In response to the ever-rising rent prices, the Wall Street Journal reports that loan companies are now promoting loans designed to help renters who are struggling to make ends meet.
Some of these lenders target those in upscale apartments, while others focus on individuals living in more affordable homes with tighter budgets.
A program featured by the Wall Street Journal comes from property management firm Stay Tony, offering tenants in Los Angeles and Atlanta the option to finance up to three months of rent over a year. Partnered with Uplift, the loan comes with zero interest for the first six months, and a 15%-17% interest rate thereafter.
Other services you may have come across include Domuso and Till, which collaborate with property managers to ease rent payments, even offering loans to cover all or part of the rent. Till claims on its website that its loans, which can go up to $2,000, are four times less expensive than payday loans or late fees.
The WSJ points out that the rising cost of rent is a major factor, with the median rent in the U.S. hitting a record high of $1,006 per month earlier this year. It also references a National Multifamily Housing Council report, which finds that 3% of renters (from over 100,000 surveyed) pay their rent using credit cards. If more landlords allowed credit card payments, 16% of respondents said they would use this method.
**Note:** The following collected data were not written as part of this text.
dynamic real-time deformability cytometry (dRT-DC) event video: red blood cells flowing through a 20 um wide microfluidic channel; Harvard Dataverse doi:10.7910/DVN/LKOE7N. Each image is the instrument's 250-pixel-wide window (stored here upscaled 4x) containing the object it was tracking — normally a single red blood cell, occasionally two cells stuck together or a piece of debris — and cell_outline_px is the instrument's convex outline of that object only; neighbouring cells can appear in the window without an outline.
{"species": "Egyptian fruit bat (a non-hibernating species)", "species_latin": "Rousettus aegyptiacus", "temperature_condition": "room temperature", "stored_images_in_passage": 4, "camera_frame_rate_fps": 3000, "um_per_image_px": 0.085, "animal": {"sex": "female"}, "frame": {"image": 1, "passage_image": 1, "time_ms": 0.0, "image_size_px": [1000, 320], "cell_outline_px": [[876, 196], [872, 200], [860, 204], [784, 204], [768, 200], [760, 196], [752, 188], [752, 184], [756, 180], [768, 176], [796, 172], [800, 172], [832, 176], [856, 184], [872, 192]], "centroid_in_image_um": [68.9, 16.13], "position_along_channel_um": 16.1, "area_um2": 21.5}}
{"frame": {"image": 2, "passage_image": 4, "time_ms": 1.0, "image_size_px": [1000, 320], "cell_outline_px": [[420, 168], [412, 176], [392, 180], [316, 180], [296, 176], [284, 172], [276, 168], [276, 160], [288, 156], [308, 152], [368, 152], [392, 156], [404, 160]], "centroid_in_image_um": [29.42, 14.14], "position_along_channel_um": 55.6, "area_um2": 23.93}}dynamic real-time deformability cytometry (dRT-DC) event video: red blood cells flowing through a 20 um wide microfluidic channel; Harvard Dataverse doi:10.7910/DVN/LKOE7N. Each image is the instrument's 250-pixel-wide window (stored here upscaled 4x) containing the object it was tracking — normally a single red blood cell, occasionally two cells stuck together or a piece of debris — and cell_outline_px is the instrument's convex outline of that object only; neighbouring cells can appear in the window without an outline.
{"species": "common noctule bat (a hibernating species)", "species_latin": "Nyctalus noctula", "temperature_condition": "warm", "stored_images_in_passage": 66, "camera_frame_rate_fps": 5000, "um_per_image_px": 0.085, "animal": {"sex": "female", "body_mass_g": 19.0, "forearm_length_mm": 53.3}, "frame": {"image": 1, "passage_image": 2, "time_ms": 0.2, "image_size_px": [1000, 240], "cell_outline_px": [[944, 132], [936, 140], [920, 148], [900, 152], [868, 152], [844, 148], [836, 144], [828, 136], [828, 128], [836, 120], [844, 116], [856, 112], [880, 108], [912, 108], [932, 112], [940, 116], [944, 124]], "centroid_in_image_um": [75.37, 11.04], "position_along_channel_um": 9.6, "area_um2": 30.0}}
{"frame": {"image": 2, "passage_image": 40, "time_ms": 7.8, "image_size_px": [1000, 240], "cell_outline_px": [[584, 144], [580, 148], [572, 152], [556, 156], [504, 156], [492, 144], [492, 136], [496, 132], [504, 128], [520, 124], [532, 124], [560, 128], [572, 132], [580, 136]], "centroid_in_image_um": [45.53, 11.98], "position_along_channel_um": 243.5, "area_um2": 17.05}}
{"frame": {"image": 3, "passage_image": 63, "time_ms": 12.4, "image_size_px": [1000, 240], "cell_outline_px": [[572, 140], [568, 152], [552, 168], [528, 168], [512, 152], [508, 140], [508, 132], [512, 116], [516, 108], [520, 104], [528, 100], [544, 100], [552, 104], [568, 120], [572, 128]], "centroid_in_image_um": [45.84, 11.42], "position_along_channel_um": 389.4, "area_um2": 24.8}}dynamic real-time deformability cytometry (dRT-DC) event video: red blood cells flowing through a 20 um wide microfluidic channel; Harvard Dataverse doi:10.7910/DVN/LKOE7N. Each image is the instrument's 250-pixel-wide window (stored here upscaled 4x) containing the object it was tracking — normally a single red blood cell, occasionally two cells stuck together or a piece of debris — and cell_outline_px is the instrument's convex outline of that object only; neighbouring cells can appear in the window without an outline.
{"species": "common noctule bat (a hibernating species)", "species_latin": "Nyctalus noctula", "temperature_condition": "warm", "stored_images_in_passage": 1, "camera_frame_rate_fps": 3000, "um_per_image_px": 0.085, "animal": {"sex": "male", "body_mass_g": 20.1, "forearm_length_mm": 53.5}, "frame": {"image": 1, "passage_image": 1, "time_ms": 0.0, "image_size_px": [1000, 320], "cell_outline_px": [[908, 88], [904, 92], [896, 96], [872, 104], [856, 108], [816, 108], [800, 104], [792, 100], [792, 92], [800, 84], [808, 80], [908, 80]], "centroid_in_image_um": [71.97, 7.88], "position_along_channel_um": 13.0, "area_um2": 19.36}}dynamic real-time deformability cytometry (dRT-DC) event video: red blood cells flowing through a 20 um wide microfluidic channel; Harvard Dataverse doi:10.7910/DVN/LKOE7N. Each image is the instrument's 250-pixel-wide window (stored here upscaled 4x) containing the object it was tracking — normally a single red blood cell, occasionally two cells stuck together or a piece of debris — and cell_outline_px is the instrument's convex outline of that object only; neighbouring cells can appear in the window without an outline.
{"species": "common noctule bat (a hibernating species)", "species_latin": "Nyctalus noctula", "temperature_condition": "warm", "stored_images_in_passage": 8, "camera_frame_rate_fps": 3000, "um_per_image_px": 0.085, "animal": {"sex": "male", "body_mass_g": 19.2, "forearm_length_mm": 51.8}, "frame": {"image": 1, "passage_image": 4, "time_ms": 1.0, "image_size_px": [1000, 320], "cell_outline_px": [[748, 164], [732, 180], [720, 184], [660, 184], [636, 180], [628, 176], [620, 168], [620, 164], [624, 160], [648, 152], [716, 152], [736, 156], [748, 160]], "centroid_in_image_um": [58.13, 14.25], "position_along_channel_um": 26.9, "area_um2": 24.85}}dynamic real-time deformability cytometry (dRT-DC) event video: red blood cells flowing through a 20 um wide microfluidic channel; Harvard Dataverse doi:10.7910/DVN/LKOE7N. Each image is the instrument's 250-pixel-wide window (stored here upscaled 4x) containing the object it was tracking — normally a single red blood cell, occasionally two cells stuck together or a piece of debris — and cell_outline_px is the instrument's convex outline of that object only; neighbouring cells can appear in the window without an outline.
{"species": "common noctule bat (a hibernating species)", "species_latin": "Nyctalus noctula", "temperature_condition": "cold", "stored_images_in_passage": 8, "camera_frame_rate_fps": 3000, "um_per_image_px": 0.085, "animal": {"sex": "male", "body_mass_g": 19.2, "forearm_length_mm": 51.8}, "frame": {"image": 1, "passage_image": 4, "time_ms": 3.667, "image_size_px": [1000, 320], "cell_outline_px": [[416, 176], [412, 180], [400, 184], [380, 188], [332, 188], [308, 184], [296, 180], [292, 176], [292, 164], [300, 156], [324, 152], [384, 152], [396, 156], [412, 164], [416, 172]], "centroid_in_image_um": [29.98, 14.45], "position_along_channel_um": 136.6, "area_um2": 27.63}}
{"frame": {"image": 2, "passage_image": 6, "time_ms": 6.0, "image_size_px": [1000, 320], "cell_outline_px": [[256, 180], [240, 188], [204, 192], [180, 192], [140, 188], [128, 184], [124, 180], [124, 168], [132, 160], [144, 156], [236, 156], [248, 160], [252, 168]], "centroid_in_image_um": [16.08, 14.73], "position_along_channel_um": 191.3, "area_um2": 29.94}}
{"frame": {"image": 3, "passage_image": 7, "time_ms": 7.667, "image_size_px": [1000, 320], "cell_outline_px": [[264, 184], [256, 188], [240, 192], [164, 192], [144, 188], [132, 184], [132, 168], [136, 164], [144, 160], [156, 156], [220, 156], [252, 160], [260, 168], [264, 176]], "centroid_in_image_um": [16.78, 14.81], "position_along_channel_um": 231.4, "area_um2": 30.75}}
Rent-specific loans might seem a bit off-putting, but they're certainly not as predatory as payday loans, which come with exorbitant interest rates. However, unlike payday loans, you’ll need to ensure your credit score is in good standing before applying for a rent loan.
If you’re stressed about your ability to pay rent, make sure to thoroughly read the fine print of any loan offered through your landlord. The last thing you want is to have the same person or company controlling both your rent and the interest on the loan you took out to cover it.
If you’re in the process of choosing a rental and are feeling concerned about managing your rent payments once you move in, it may be time to reassess your housing costs. It’s not always fun (and may not be possible in every area), but reducing the portion of your income spent on rent can help create a financial buffer that eliminates the stress of scrambling to cover rent.